In anni più recenti, il Gruppo Autogrill si è dimostrato incapace, per incompetenza o per dolo, tanto di commissionare architetture di qualità, quanto di salvaguardare il patrimonio di strutture moderne ereditato dai precedenti gestori. La recente demolizione del padiglione di Lainate è deprecabile in sé, e lo è ancora di più se si confronta la visionarietà che fu dell’edificio di Bianchetti con la mestizia dell’insignificante “autogrill-vulcano” contemporaneo, completato qualche anno fa sull’altro lato dell’autostrada. C’è da sperare che gli autogrill a ponte conoscano un destino migliore, e che le esigenze funzionali e d’“efficientamento energetico”, pur comprensibili, non diventino un alibi per ulteriori distruzioni.

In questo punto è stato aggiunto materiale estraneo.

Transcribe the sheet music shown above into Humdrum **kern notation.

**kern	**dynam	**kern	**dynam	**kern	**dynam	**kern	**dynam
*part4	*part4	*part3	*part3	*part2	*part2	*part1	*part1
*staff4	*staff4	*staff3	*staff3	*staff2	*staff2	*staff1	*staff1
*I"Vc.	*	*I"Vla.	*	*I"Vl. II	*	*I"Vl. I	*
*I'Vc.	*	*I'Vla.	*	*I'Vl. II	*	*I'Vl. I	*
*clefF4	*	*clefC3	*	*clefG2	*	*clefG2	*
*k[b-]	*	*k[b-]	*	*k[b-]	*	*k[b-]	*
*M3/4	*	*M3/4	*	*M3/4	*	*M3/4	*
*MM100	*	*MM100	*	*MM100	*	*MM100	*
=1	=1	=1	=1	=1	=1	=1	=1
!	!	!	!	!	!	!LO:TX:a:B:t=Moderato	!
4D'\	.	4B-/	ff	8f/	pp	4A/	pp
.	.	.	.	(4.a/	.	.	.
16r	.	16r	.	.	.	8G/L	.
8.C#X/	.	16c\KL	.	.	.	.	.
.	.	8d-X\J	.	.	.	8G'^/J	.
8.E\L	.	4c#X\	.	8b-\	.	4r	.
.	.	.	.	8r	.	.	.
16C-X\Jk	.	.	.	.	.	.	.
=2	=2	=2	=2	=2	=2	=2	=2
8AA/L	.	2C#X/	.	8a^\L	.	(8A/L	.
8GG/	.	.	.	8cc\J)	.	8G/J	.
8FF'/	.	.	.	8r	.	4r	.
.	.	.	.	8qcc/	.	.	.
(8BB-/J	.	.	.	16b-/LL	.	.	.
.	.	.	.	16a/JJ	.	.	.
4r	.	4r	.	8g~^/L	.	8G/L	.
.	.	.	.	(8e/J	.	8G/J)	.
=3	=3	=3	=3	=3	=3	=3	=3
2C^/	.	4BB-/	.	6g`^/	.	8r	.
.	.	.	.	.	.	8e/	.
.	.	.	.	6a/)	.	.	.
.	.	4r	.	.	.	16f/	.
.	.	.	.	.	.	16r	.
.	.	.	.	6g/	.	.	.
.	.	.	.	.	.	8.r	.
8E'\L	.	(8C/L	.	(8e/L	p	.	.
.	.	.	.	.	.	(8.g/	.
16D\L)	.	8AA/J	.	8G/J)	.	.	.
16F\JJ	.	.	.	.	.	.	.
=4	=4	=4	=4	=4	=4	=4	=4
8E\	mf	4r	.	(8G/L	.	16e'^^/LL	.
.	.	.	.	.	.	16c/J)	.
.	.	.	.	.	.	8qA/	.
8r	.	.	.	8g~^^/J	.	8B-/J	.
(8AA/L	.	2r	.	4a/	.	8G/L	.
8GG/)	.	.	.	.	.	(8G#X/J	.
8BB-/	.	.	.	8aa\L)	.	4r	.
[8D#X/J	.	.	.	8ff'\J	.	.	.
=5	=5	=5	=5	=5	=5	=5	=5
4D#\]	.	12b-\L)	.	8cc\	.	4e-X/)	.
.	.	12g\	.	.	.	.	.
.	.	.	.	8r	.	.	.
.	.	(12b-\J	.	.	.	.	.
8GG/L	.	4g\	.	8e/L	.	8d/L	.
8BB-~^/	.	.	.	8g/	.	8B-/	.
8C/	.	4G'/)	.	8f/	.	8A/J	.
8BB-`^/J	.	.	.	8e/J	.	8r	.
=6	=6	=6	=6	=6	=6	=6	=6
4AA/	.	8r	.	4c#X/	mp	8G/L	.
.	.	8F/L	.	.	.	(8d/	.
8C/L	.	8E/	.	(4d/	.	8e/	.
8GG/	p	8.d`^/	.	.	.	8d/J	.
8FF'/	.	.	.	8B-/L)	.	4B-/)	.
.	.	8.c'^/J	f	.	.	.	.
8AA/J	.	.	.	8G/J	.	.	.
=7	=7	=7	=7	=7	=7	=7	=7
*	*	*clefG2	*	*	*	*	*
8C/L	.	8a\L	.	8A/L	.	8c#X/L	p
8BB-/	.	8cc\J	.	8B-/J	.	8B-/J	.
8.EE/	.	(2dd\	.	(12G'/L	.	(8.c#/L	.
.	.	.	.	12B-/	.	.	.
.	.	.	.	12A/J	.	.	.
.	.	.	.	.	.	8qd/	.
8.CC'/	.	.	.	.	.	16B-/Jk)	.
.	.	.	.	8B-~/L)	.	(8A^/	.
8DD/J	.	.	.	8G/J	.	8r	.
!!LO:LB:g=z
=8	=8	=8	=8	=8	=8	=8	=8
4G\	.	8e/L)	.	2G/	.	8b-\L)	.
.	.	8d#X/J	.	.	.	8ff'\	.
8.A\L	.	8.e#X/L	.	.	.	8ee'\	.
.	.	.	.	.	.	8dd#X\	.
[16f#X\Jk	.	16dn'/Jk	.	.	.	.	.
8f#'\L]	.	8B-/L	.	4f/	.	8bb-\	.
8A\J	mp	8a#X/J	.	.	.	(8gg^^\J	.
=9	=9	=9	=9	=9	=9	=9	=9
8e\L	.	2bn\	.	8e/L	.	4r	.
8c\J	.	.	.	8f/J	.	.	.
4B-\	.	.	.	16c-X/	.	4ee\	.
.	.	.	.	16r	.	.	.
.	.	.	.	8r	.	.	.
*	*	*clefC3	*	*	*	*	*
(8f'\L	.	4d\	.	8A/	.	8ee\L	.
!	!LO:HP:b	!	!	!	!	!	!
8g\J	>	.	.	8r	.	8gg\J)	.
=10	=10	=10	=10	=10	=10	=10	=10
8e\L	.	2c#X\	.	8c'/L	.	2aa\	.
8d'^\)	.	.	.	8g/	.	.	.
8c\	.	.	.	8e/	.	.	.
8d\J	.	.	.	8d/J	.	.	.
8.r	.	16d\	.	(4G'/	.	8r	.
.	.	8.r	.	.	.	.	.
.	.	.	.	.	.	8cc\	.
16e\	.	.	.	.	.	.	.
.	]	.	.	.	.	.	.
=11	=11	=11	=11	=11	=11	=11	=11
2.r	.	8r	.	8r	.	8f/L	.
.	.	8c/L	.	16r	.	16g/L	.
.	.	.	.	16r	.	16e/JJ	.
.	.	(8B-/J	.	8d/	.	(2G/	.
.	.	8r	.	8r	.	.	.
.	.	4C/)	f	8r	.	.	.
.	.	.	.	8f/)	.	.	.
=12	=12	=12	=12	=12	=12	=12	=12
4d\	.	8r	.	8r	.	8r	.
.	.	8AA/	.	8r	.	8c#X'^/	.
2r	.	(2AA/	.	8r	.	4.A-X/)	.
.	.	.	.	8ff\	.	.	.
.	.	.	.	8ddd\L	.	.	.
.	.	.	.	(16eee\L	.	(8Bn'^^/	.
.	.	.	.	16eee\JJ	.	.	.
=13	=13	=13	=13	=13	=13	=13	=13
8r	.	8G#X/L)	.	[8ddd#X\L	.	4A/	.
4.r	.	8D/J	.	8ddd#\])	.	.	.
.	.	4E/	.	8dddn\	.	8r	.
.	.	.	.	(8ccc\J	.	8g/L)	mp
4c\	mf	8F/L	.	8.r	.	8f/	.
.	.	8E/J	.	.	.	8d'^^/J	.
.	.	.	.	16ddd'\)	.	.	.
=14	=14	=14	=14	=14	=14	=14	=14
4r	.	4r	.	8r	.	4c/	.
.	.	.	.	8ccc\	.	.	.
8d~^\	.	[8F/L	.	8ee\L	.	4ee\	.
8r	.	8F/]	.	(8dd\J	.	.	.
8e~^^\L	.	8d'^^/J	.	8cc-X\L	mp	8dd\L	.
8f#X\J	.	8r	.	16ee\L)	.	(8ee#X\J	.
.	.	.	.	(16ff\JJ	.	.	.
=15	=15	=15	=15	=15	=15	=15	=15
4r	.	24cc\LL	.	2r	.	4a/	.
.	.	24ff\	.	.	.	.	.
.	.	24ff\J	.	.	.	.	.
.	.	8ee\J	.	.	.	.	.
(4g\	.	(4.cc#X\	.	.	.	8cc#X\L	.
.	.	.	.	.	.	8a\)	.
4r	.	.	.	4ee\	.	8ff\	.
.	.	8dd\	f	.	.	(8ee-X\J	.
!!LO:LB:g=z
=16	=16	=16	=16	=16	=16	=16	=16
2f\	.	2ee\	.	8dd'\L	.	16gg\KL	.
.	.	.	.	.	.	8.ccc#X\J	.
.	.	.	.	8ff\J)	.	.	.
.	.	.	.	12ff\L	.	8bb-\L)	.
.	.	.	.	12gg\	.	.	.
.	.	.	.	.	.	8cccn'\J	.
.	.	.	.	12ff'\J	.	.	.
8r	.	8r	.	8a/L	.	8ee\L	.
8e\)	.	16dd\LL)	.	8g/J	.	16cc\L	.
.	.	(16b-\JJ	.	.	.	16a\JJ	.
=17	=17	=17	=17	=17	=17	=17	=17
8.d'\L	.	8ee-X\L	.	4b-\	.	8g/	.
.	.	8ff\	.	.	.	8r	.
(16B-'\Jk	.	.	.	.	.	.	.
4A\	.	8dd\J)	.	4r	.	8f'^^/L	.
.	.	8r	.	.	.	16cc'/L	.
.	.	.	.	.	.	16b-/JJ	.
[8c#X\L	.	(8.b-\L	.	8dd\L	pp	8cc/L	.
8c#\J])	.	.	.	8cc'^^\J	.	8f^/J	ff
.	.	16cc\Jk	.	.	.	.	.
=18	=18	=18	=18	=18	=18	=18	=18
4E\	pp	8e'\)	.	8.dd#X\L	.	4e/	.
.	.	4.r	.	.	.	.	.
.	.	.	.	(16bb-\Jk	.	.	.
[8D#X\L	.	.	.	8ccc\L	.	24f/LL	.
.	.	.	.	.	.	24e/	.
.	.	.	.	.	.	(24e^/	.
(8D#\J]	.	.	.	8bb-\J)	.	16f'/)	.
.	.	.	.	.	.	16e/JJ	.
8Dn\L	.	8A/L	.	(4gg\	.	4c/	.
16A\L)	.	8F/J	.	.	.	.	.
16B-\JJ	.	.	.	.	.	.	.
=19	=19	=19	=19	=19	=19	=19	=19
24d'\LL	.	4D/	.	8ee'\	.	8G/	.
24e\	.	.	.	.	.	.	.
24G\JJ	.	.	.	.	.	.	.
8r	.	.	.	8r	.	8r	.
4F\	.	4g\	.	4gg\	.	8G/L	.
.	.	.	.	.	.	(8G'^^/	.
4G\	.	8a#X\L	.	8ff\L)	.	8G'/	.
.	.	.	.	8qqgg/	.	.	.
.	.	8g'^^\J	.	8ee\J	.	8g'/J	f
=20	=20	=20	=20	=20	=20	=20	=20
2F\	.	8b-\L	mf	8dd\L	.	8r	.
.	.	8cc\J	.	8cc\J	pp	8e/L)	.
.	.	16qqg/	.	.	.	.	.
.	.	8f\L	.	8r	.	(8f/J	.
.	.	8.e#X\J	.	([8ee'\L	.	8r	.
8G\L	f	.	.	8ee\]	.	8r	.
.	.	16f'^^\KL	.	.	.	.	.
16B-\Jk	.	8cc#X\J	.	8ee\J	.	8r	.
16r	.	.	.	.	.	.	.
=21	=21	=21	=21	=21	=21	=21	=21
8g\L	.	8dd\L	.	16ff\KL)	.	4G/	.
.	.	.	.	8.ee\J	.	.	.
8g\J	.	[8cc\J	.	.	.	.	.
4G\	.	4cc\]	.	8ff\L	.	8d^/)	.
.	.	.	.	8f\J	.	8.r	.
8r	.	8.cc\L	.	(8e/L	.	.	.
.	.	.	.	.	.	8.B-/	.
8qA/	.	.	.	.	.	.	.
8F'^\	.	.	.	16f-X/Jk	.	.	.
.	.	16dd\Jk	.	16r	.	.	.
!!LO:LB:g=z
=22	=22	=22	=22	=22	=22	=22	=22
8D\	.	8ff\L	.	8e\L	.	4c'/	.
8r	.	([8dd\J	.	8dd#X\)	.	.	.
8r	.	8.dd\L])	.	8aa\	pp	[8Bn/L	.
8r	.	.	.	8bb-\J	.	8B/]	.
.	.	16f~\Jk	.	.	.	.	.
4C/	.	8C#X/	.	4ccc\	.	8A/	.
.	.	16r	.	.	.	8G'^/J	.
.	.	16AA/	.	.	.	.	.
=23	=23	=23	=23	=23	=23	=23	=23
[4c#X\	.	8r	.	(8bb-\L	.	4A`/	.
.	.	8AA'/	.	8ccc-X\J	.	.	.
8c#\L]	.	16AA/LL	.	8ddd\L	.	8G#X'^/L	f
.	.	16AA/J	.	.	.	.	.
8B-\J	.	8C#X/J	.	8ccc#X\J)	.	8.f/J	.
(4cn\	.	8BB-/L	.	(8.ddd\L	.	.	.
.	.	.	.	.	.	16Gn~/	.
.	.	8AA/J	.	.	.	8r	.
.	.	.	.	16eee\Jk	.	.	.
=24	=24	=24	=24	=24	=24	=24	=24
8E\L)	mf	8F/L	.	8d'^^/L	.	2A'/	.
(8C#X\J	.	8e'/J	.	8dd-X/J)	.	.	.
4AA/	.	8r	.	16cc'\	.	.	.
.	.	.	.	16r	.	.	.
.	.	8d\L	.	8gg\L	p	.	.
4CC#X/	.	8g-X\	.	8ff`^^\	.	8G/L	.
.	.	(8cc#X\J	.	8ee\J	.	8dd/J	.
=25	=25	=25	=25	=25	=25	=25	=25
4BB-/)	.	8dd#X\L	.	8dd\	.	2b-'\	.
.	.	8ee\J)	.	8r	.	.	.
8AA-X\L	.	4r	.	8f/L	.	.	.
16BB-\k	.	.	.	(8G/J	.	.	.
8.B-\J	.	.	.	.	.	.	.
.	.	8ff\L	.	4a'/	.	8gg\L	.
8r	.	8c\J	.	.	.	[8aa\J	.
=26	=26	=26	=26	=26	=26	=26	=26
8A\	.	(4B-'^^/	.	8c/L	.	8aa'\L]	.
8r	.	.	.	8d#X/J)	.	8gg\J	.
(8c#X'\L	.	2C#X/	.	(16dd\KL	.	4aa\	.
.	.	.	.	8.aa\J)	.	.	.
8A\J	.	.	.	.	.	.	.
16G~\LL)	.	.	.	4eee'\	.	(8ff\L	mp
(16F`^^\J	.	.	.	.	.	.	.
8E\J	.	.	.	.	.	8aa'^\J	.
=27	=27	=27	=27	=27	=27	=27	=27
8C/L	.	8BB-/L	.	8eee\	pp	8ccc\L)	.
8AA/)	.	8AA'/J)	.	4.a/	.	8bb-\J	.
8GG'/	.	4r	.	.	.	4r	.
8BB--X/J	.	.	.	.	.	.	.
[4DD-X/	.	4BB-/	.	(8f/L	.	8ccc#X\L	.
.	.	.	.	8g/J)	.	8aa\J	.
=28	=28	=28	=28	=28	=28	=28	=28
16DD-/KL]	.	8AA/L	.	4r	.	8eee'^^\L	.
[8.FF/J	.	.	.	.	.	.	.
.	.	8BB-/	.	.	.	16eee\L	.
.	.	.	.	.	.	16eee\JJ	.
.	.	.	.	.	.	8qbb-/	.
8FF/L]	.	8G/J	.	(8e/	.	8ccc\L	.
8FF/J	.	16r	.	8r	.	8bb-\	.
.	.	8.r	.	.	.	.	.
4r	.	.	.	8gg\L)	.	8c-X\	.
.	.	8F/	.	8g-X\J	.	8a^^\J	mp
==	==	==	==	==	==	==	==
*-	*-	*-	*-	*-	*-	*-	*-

Gli autogrill a ponte di Bianchetti meritano di essere conservati per almeno due ragioni, tra le tante. A confronto di molti riconosciuti capolavori del tardo razionalismo italiano, queste architetture colte ma spensierate, quasi “piratesche” e intenzionalmente nazionalpopolari, sono oggi una testimonianza più fedele del sentire dell’epoca audace più che rigorosa, frenetica più che ponderata, in cui nacquero. Inoltre, la loro potenza iconica le ha rese definitivamente indipendenti dalla funzione e dalle finalità che le generarono: l’immaginario collettivo le ha adottate e le ha ricollocate dalla sfera del commercio e del consumo a quella del viaggio e della scoperta. L’augurio è che nessuno si permetta di privare il paesaggio autostradale italiano di queste geniali astronavi abitate, “messe di traverso” sulla strada delle vacanze.